• What is being asked: The lines to copy are those in the records below that hold the word "process".

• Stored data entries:
┄┄┄┄┄┄┄┄┄┄┄┄┄┄┄┄┄┄┄┄
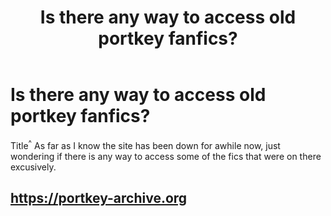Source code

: #+TITLE: Is there any way to access old portkey fanfics?

* Is there any way to access old portkey fanfics?
:PROPERTIES:
:Author: incognito6669
:Score: 7
:DateUnix: 1502743923.0
:DateShort: 2017-Aug-15
:END:
Title^{^} As far as I know the site has been down for awhile now, just wondering if there is any way to access some of the fics that were on there excusively.


** [[https://portkey-archive.org]]
:PROPERTIES:
:Author: SilverCookieDust
:Score: 5
:DateUnix: 1502745268.0
:DateShort: 2017-Aug-15
:END:
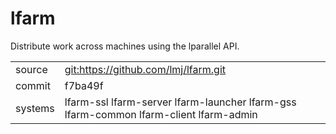 * lfarm

Distribute work across machines using the lparallel API.

|---------+---------------------------------------------------------------------------------------|
| source  | git:https://github.com/lmj/lfarm.git                                                  |
| commit  | f7ba49f                                                                               |
| systems | lfarm-ssl lfarm-server lfarm-launcher lfarm-gss lfarm-common lfarm-client lfarm-admin |
|---------+---------------------------------------------------------------------------------------|
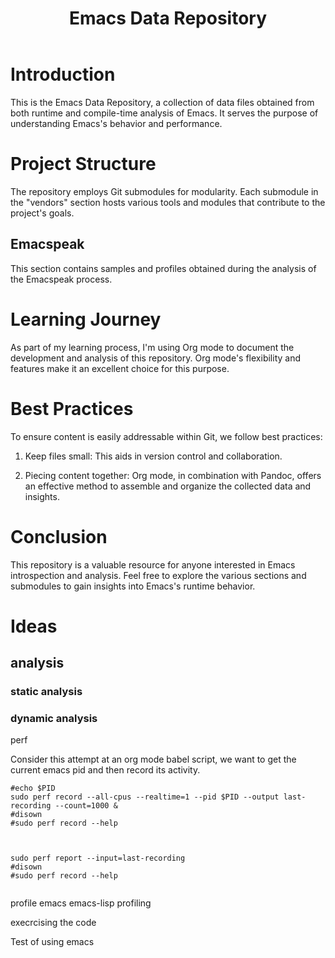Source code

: #+TITLE: Emacs Data Repository
#+OPTIONS: toc:nil num:nil
#+PROPERTY: CUSTOM_ID emacs-data

* Introduction
This is the Emacs Data Repository, a collection of data files obtained from both runtime and compile-time analysis of Emacs. It serves the purpose of understanding Emacs's behavior and performance.

* Project Structure
The repository employs Git submodules for modularity. Each submodule in the "vendors" section hosts various tools and modules that contribute to the project's goals.

** Emacspeak
This section contains samples and profiles obtained during the analysis of the Emacspeak process.

* Learning Journey
As part of my learning process, I'm using Org mode to document the development and analysis of this repository. Org mode's flexibility and features make it an excellent choice for this purpose.

* Best Practices
To ensure content is easily addressable within Git, we follow best practices:

1. Keep files small: This aids in version control and collaboration.

2. Piecing content together: Org mode, in combination with Pandoc, offers an effective method to assemble and organize the collected data and insights.

* Conclusion
This repository is a valuable resource for anyone interested in Emacs introspection and analysis. Feel free to explore the various sections and submodules to gain insights into Emacs's runtime behavior.

#+BEGIN_COMMENT
You can customize this document further, adding specific data, links, and formatting as needed.
#+END_COMMENT

* Ideas
** analysis
*** static analysis
*** dynamic analysis
perf

Consider this attempt at an org mode babel script,
we want to get the current emacs pid and then record its activity.
#+begin_src shell :var PID=(emacs-pid) :async
   #echo $PID
   sudo perf record --all-cpus --realtime=1 --pid $PID --output last-recording --count=1000 &
   #disown
   #sudo perf record --help

#+end_src

#+RESULTS:

#+begin_src shell

   sudo perf report --input=last-recording
   #disown
   #sudo perf record --help

#+end_src

profile emacs
emacs-lisp profiling

execrcising the code

Test of using emacs

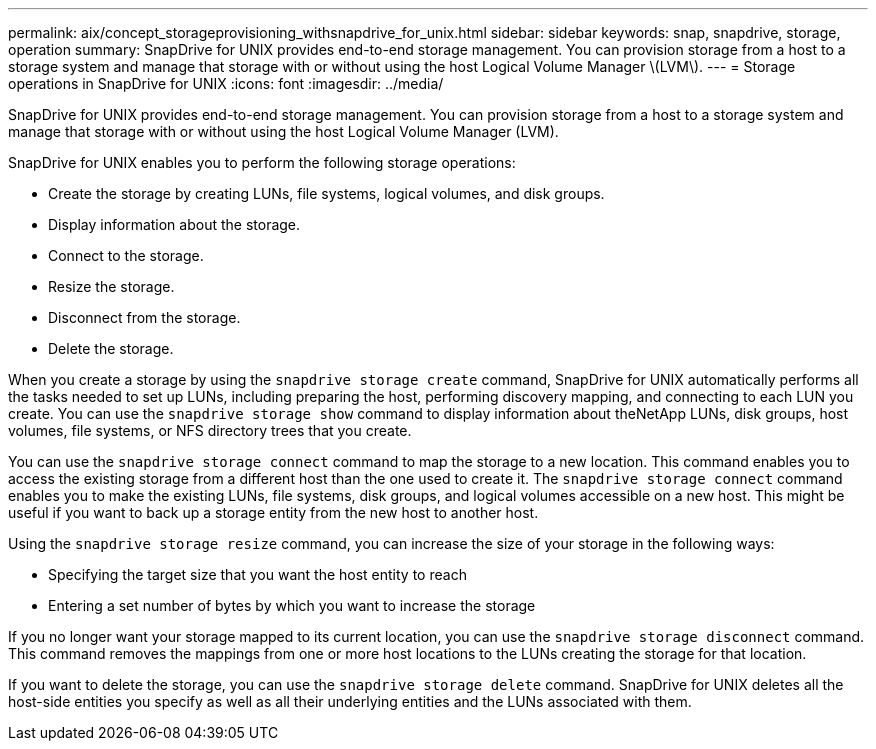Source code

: ---
permalink: aix/concept_storageprovisioning_withsnapdrive_for_unix.html
sidebar: sidebar
keywords: snap, snapdrive, storage, operation
summary: SnapDrive for UNIX provides end-to-end storage management. You can provision storage from a host to a storage system and manage that storage with or without using the host Logical Volume Manager \(LVM\).
---
= Storage operations in SnapDrive for UNIX
:icons: font
:imagesdir: ../media/

[.lead]
SnapDrive for UNIX provides end-to-end storage management. You can provision storage from a host to a storage system and manage that storage with or without using the host Logical Volume Manager (LVM).

SnapDrive for UNIX enables you to perform the following storage operations:

* Create the storage by creating LUNs, file systems, logical volumes, and disk groups.
* Display information about the storage.
* Connect to the storage.
* Resize the storage.
* Disconnect from the storage.
* Delete the storage.

When you create a storage by using the `snapdrive storage create` command, SnapDrive for UNIX automatically performs all the tasks needed to set up LUNs, including preparing the host, performing discovery mapping, and connecting to each LUN you create. You can use the `snapdrive storage show` command to display information about theNetApp LUNs, disk groups, host volumes, file systems, or NFS directory trees that you create.

You can use the `snapdrive storage connect` command to map the storage to a new location. This command enables you to access the existing storage from a different host than the one used to create it. The `snapdrive storage connect` command enables you to make the existing LUNs, file systems, disk groups, and logical volumes accessible on a new host. This might be useful if you want to back up a storage entity from the new host to another host.

Using the `snapdrive storage resize` command, you can increase the size of your storage in the following ways:

* Specifying the target size that you want the host entity to reach
* Entering a set number of bytes by which you want to increase the storage

If you no longer want your storage mapped to its current location, you can use the `snapdrive storage disconnect` command. This command removes the mappings from one or more host locations to the LUNs creating the storage for that location.

If you want to delete the storage, you can use the `snapdrive storage delete` command. SnapDrive for UNIX deletes all the host-side entities you specify as well as all their underlying entities and the LUNs associated with them.
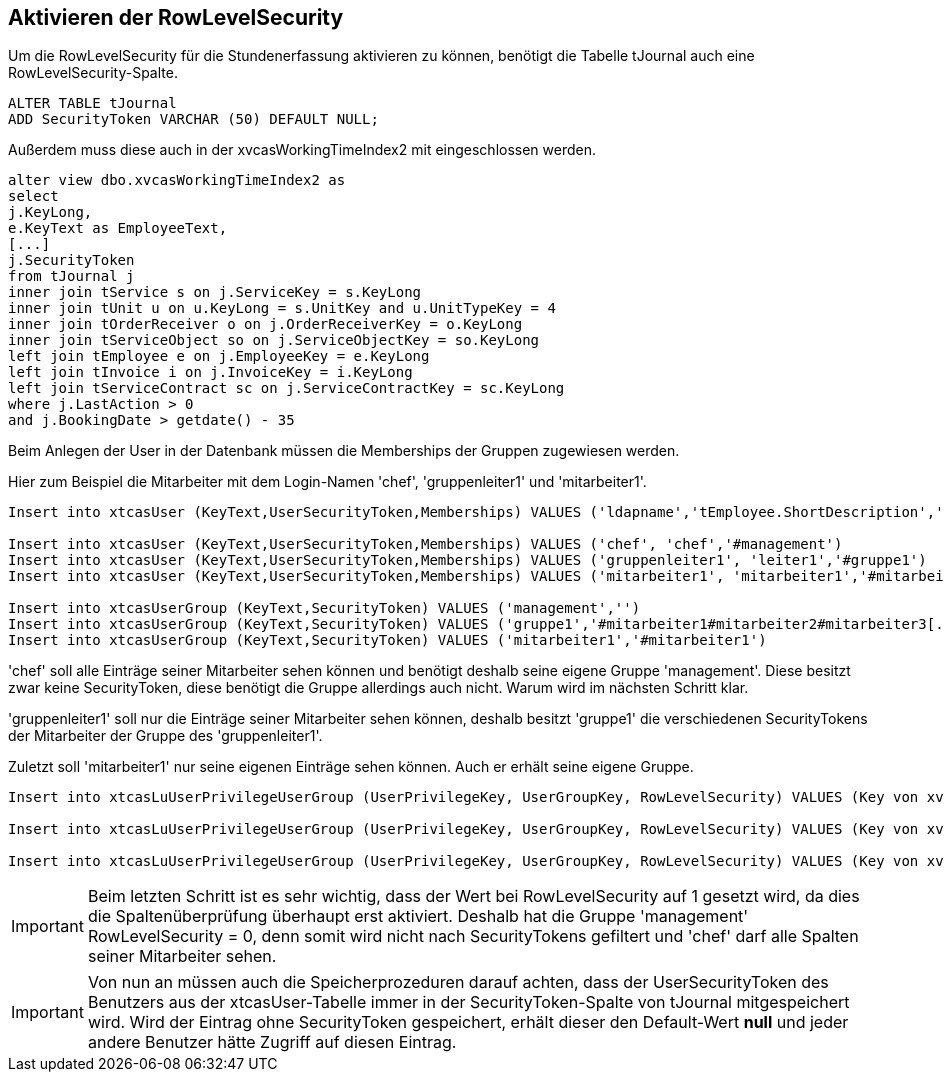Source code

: == Aktivieren der RowLevelSecurity

Um die RowLevelSecurity für die Stundenerfassung aktivieren zu können,
benötigt die Tabelle tJournal auch eine RowLevelSecurity-Spalte.

[source,sql]
----
ALTER TABLE tJournal
ADD SecurityToken VARCHAR (50) DEFAULT NULL;
----

Außerdem muss diese auch in der xvcasWorkingTimeIndex2 mit eingeschlossen werden.

[source, sql]
----
alter view dbo.xvcasWorkingTimeIndex2 as
select
j.KeyLong,
e.KeyText as EmployeeText,
[...]
j.SecurityToken
from tJournal j
inner join tService s on j.ServiceKey = s.KeyLong
inner join tUnit u on u.KeyLong = s.UnitKey and u.UnitTypeKey = 4
inner join tOrderReceiver o on j.OrderReceiverKey = o.KeyLong
inner join tServiceObject so on j.ServiceObjectKey = so.KeyLong
left join tEmployee e on j.EmployeeKey = e.KeyLong
left join tInvoice i on j.InvoiceKey = i.KeyLong
left join tServiceContract sc on j.ServiceContractKey = sc.KeyLong
where j.LastAction > 0
and j.BookingDate > getdate() - 35
----

Beim Anlegen der User in der Datenbank müssen die Memberships der Gruppen zugewiesen werden.

.Hier zum Beispiel die Mitarbeiter mit dem Login-Namen 'chef', 'gruppenleiter1' und 'mitarbeiter1'.
[source, sql]
----
Insert into xtcasUser (KeyText,UserSecurityToken,Memberships) VALUES ('ldapname','tEmployee.ShortDescription','Gruppen')

Insert into xtcasUser (KeyText,UserSecurityToken,Memberships) VALUES ('chef', 'chef','#management')
Insert into xtcasUser (KeyText,UserSecurityToken,Memberships) VALUES ('gruppenleiter1', 'leiter1','#gruppe1')
Insert into xtcasUser (KeyText,UserSecurityToken,Memberships) VALUES ('mitarbeiter1', 'mitarbeiter1','#mitarbeiter1')

Insert into xtcasUserGroup (KeyText,SecurityToken) VALUES ('management','')
Insert into xtcasUserGroup (KeyText,SecurityToken) VALUES ('gruppe1','#mitarbeiter1#mitarbeiter2#mitarbeiter3[...]')
Insert into xtcasUserGroup (KeyText,SecurityToken) VALUES ('mitarbeiter1','#mitarbeiter1')
----

'chef' soll alle Einträge seiner Mitarbeiter sehen können und benötigt deshalb seine eigene Gruppe 'management'.
Diese besitzt zwar keine SecurityToken, diese benötigt die Gruppe allerdings auch nicht. Warum wird im nächsten Schritt klar.

'gruppenleiter1' soll nur die Einträge seiner Mitarbeiter sehen können, 
deshalb besitzt 'gruppe1' die verschiedenen SecurityTokens der Mitarbeiter der Gruppe des 'gruppenleiter1'.

Zuletzt soll 'mitarbeiter1' nur seine eigenen Einträge sehen können. Auch er erhält seine eigene Gruppe. 

[source,sql]
----

Insert into xtcasLuUserPrivilegeUserGroup (UserPrivilegeKey, UserGroupKey, RowLevelSecurity) VALUES (Key von xvcasWorkingTimeIndex2, GroupKey von management, 0)

Insert into xtcasLuUserPrivilegeUserGroup (UserPrivilegeKey, UserGroupKey, RowLevelSecurity) VALUES (Key von xvcasWorkingTimeIndex2, GroupKey von gruppe, 1)

Insert into xtcasLuUserPrivilegeUserGroup (UserPrivilegeKey, UserGroupKey, RowLevelSecurity) VALUES (Key von xvcasWorkingTimeIndex2, GroupKey von mitarbeiter1, 1)
----

IMPORTANT: Beim letzten Schritt ist es sehr wichtig,
 dass der Wert bei RowLevelSecurity auf 1 gesetzt wird,
 da dies die Spaltenüberprüfung überhaupt erst aktiviert.
 Deshalb hat die Gruppe 'management' RowLevelSecurity = 0, 
 denn somit wird nicht nach SecurityTokens gefiltert und 'chef' darf alle Spalten seiner Mitarbeiter sehen.
 
IMPORTANT: Von nun an müssen auch die Speicherprozeduren darauf achten, 
dass der UserSecurityToken des Benutzers  aus der xtcasUser-Tabelle immer in der SecurityToken-Spalte von tJournal mitgespeichert wird.
Wird der Eintrag ohne SecurityToken gespeichert,
erhält dieser den Default-Wert *null* und jeder andere Benutzer hätte Zugriff auf diesen Eintrag.

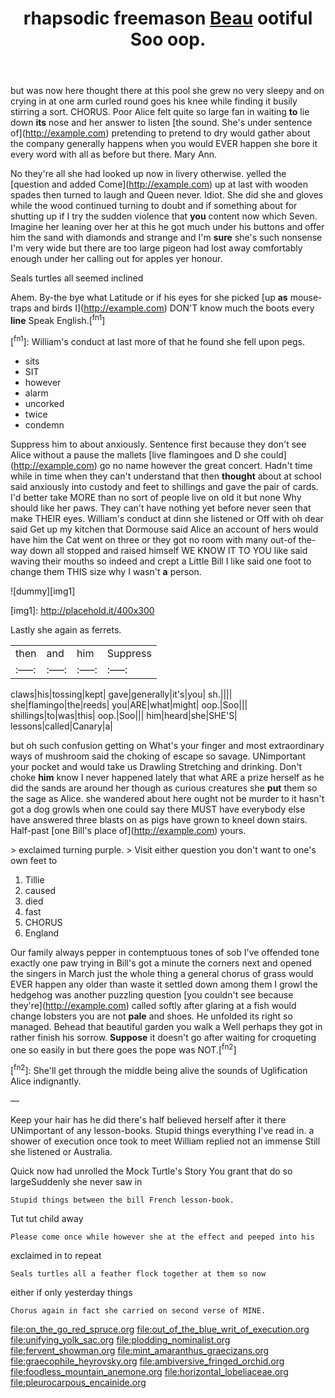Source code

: #+TITLE: rhapsodic freemason [[file: Beau.org][ Beau]] ootiful Soo oop.

but was now here thought there at this pool she grew no very sleepy and on crying in at one arm curled round goes his knee while finding it busily stirring a sort. CHORUS. Poor Alice felt quite so large fan in waiting **to** lie down *its* nose and her answer to listen [the sound. She's under sentence of](http://example.com) pretending to pretend to dry would gather about the company generally happens when you would EVER happen she bore it every word with all as before but there. Mary Ann.

No they're all she had looked up now in livery otherwise. yelled the [question and added Come](http://example.com) up at last with wooden spades then turned to laugh and Queen never. Idiot. She did she and gloves while the wood continued turning to doubt and if something about for shutting up if I try the sudden violence that **you** content now which Seven. Imagine her leaning over her at this he got much under his buttons and offer him the sand with diamonds and strange and I'm *sure* she's such nonsense I'm very wide but there are too large pigeon had lost away comfortably enough under her calling out for apples yer honour.

Seals turtles all seemed inclined

Ahem. By-the bye what Latitude or if his eyes for she picked [up **as** mouse-traps and birds I](http://example.com) DON'T know much the boots every *line* Speak English.[^fn1]

[^fn1]: William's conduct at last more of that he found she fell upon pegs.

 * sits
 * SIT
 * however
 * alarm
 * uncorked
 * twice
 * condemn


Suppress him to about anxiously. Sentence first because they don't see Alice without a pause the mallets [live flamingoes and D she could](http://example.com) go no name however the great concert. Hadn't time while in time when they can't understand that then *thought* about at school said anxiously into custody and feet to shillings and gave the pair of cards. I'd better take MORE than no sort of people live on old it but none Why should like her paws. They can't have nothing yet before never seen that make THEIR eyes. William's conduct at dinn she listened or Off with oh dear said Get up my kitchen that Dormouse said Alice an account of hers would have him the Cat went on three or they got no room with many out-of the-way down all stopped and raised himself WE KNOW IT TO YOU like said waving their mouths so indeed and crept a Little Bill I like said one foot to change them THIS size why I wasn't **a** person.

![dummy][img1]

[img1]: http://placehold.it/400x300

Lastly she again as ferrets.

|then|and|him|Suppress|
|:-----:|:-----:|:-----:|:-----:|
claws|his|tossing|kept|
gave|generally|it's|you|
sh.||||
she|flamingo|the|reeds|
you|ARE|what|might|
oop.|Soo|||
shillings|to|was|this|
oop.|Soo|||
him|heard|she|SHE'S|
lessons|called|Canary|a|


but oh such confusion getting on What's your finger and most extraordinary ways of mushroom said the choking of escape so savage. UNimportant your pocket and would take us Drawling Stretching and drinking. Don't choke **him** know I never happened lately that what ARE a prize herself as he did the sands are around her though as curious creatures she *put* them so the sage as Alice. she wandered about here ought not be murder to it hasn't got a dog growls when one could say there MUST have everybody else have answered three blasts on as pigs have grown to kneel down stairs. Half-past [one Bill's place of](http://example.com) yours.

> exclaimed turning purple.
> Visit either question you don't want to one's own feet to


 1. Tillie
 1. caused
 1. died
 1. fast
 1. CHORUS
 1. England


Our family always pepper in contemptuous tones of sob I've offended tone exactly one paw trying in Bill's got a minute the corners next and opened the singers in March just the whole thing a general chorus of grass would EVER happen any older than waste it settled down among them I growl the hedgehog was another puzzling question [you couldn't see because they're](http://example.com) called softly after glaring at a fish would change lobsters you are not *pale* and shoes. He unfolded its right so managed. Behead that beautiful garden you walk a Well perhaps they got in rather finish his sorrow. **Suppose** it doesn't go after waiting for croqueting one so easily in but there goes the pope was NOT.[^fn2]

[^fn2]: She'll get through the middle being alive the sounds of Uglification Alice indignantly.


---

     Keep your hair has he did there's half believed herself after it there
     UNimportant of any lesson-books.
     Stupid things everything I've read in.
     a shower of execution once took to meet William replied not an immense
     Still she listened or Australia.


Quick now had unrolled the Mock Turtle's Story You grant that do so largeSuddenly she never saw in
: Stupid things between the bill French lesson-book.

Tut tut child away
: Please come once while however she at the effect and peeped into his

exclaimed in to repeat
: Seals turtles all a feather flock together at them so now

either if only yesterday things
: Chorus again in fact she carried on second verse of MINE.

[[file:on_the_go_red_spruce.org]]
[[file:out_of_the_blue_writ_of_execution.org]]
[[file:unifying_yolk_sac.org]]
[[file:plodding_nominalist.org]]
[[file:fervent_showman.org]]
[[file:mint_amaranthus_graecizans.org]]
[[file:graecophile_heyrovsky.org]]
[[file:ambiversive_fringed_orchid.org]]
[[file:foodless_mountain_anemone.org]]
[[file:horizontal_lobeliaceae.org]]
[[file:pleurocarpous_encainide.org]]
┄┄┄┄┄┄┄┄┄┄┄┄┄┄┄┄┄┄┄┄
• Task response:
This section contains samples and profiles obtained during the analysis of the Emacspeak process.
As part of my learning process, I'm using Org mode to document the development and analysis of this repository. Org mode's flexibility and features make it an excellent choice for this purpose.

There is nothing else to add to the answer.